TASK GOAL: Starting at the line that contains "ribed to our mailing list", restate each line word for word through the final line of the data, keeping both ends.

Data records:

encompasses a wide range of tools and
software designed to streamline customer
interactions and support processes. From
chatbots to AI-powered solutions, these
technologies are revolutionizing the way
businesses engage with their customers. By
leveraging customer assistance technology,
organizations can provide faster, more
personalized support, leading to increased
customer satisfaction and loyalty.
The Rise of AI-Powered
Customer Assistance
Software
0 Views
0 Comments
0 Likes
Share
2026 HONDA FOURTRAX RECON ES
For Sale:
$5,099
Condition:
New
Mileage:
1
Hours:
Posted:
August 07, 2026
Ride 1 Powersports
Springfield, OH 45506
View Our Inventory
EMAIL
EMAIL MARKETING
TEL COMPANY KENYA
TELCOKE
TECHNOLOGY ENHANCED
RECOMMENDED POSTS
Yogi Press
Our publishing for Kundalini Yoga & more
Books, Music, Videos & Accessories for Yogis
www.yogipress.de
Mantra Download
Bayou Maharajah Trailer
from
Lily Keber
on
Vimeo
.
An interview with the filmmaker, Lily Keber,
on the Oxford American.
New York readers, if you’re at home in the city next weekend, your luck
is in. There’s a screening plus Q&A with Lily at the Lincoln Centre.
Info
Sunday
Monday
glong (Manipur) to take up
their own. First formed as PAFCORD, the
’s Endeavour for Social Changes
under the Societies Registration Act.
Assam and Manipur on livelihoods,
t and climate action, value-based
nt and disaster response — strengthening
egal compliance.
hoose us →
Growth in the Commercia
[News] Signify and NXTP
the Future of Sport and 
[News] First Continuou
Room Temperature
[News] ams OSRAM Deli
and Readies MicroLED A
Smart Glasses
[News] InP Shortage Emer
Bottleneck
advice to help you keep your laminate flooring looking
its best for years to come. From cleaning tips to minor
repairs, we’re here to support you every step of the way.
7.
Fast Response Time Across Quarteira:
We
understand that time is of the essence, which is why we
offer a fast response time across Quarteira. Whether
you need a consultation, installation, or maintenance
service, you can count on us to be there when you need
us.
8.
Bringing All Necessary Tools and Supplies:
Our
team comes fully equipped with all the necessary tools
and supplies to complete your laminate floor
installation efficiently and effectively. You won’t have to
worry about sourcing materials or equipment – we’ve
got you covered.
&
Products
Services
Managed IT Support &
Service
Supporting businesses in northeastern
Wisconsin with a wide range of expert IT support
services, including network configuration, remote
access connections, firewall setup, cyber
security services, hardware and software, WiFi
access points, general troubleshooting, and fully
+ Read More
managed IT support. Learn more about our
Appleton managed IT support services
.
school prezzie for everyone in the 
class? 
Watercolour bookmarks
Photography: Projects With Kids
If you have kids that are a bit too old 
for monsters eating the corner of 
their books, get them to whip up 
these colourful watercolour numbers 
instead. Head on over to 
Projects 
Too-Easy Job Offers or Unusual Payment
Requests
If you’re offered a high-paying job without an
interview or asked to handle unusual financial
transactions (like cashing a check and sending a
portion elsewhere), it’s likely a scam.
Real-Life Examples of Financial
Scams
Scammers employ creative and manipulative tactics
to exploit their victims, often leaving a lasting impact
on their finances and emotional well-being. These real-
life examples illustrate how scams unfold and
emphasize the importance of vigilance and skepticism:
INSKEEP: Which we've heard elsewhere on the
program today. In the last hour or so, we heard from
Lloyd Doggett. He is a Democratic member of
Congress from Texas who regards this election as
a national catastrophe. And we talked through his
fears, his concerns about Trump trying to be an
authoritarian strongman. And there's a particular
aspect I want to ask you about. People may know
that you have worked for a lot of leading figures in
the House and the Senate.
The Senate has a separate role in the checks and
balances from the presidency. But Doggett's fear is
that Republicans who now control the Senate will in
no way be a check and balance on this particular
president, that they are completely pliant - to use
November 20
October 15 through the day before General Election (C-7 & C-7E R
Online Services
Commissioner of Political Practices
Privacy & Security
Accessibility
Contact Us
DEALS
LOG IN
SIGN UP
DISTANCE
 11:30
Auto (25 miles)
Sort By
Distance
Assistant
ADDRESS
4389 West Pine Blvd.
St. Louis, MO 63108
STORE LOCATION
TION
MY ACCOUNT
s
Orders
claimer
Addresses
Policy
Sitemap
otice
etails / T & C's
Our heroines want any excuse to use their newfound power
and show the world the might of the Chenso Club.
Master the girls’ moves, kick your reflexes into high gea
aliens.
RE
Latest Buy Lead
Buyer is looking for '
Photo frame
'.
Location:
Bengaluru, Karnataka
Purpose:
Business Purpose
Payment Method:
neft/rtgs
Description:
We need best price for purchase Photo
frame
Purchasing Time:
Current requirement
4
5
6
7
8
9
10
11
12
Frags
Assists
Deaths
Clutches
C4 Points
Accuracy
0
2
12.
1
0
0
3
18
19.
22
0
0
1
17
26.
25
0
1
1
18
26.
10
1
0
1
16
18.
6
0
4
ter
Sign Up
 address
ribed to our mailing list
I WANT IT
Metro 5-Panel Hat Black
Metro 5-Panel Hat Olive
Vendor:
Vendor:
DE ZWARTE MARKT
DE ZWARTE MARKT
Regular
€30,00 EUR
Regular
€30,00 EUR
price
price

SOLUTION FOR THIS PROBLEM:
ribed to our mailing list
I WANT IT
Metro 5-Panel Hat Black
Metro 5-Panel Hat Olive
Vendor:
Vendor:
DE ZWARTE MARKT
DE ZWARTE MARKT
Regular
€30,00 EUR
Regular
€30,00 EUR
price
price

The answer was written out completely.